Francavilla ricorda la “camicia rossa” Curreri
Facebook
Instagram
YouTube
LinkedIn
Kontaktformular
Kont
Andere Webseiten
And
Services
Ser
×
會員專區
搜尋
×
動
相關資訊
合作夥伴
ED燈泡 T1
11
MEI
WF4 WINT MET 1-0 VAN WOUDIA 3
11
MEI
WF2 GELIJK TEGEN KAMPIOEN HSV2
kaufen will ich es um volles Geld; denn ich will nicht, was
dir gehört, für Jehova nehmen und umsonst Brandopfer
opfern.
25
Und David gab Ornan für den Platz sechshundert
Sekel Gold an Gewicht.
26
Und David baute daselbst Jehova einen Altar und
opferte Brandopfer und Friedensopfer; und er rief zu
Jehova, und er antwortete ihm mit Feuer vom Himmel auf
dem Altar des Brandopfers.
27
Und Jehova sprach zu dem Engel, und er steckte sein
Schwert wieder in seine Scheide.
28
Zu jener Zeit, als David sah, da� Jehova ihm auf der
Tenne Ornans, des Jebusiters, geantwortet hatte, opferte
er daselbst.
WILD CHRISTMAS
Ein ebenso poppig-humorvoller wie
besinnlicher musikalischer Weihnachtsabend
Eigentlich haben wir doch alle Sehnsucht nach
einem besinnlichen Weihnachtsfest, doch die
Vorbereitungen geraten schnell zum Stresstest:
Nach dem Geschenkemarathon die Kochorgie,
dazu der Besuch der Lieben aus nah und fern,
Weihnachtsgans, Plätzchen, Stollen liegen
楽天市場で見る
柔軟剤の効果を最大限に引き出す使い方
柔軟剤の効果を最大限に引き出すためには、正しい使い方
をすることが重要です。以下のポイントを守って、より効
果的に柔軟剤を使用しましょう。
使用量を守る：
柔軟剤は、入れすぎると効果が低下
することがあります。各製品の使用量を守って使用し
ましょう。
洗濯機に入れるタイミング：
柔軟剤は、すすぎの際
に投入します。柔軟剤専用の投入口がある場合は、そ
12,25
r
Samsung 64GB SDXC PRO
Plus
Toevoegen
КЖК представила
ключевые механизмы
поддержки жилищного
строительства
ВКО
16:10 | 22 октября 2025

# # #

**What you should do:** Set down, word for word, every line from the line that holds "Samsung 64GB SDXC PRO" to the end of the entries above, including both ends.

**Task output:**
Samsung 64GB SDXC PRO
Plus
Toevoegen
КЖК представила
ключевые механизмы
поддержки жилищного
строительства
ВКО
16:10 | 22 октября 2025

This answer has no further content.